Anche all'interno del seminario, quando pioveva o il tempo era rigido, ci davamo convegno nel salone da pranzo. Nascevano vivaci dispute sugli argomenti più svariati, di scuola e non di scuola. Quel « circolo scolastico », di cui ero presidente e giudice inappellabile, era per me un vero divertimento, ed era utile per lo studio, la bontà e la salute. Le domande più interessanti le poneva sempre Luigi Comollo, che era entrato in seminario un anno dopo di me. Domenico Peretti, che sarebbe diventato parroco di Buttigliera, parlava come un giovane oratore, e aveva sempre una risposta pronta ad ogni problema. Garigliano parlava poco, ma ascoltava con molta attenzione, e aggiungeva commenti e riflessioni illuminanti. Nelle nostre chiacchierate venivano a galla un sacco di argomenti e di notizie scientifiche, che nessuno era in grado di approfondire o rettificare. Allora ci dividevamo il lavoro. A ognuno veniva affidata una nozione, un argomento. Doveva approfondirlo, e riferire al « circolo » i risultati della sua ricerca.
La manica tirata da Luigi
Sovente la mia ricreazione era interrotta da Luigi. Mi tirava per una manica, mi invitava a seguirlo e mi conduceva in chiesa. Lì mi faceva pregare: visita al SS. Sacramento, preghiera per gli agonizzanti, recita del rosario, ufficio della Madonna per le anime del purgatorio.

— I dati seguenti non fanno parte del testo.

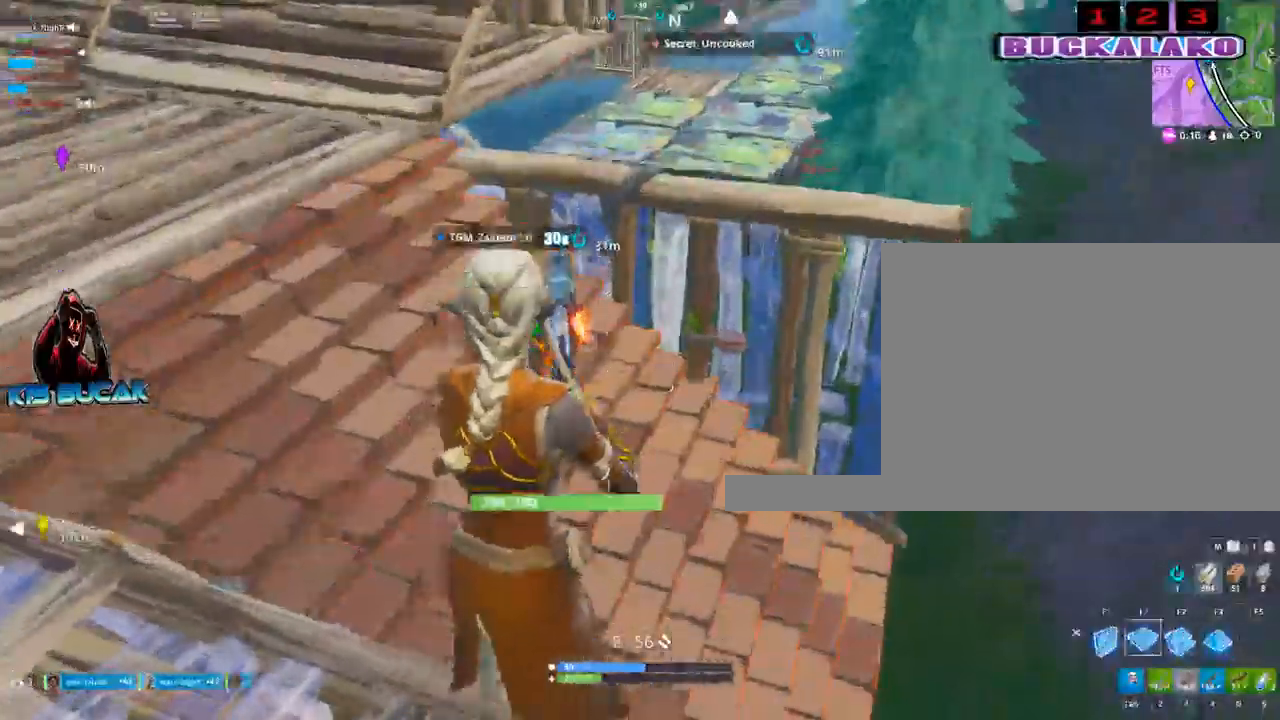
{"keys": ["a"], "mouse": [], "mouse_move": "still", "events": [[100, "a", "down"], [183, "mouse_left", "up"], [233, "3", "down"], [333, "3", "up"], [417, "w", "up"]]}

Quel ragazzo meraviglioso fu una grande fortuna per me. Sapeva scegliere il momento più adatto per avvisarmi, farmi una correzione, dirmi una parola di incoraggiamento. Faceva tutto con tanta gentilezza e carità che provavo piacere ad essere richiamato da lui.
Eravamo molto amici. Tentavo di imitarlo, ma ero cento chilometri indietro. Tuttavia, se non sono stato rovinato dai compagni più dissipati, se ho perseverato seriamente nella mia vocazione, lo debbo a lui.
In una sola cosa non ho nemmeno tentato di imitarlo: nella mortificazione. Aveva solo 19 anni e digiunava rigorosamente per tutta la quaresima, digiunava ogni sabato in onore della Madonna. Sovente saltava la colazione, a volte pranzava a pane e acqua. Sopportava con dolce pazienza le parole sgarbate, gli atteggiamenti di freddo disprezzo. In chiesa e a scuola era esatto in tutto.
Mi sembrava impossibile che riuscisse a tanto. Più che un amico, era un ideale per me, un modello altissimo di virtù, uno stimolo continuo a scuotere la pigrizia per essere un poco come lui.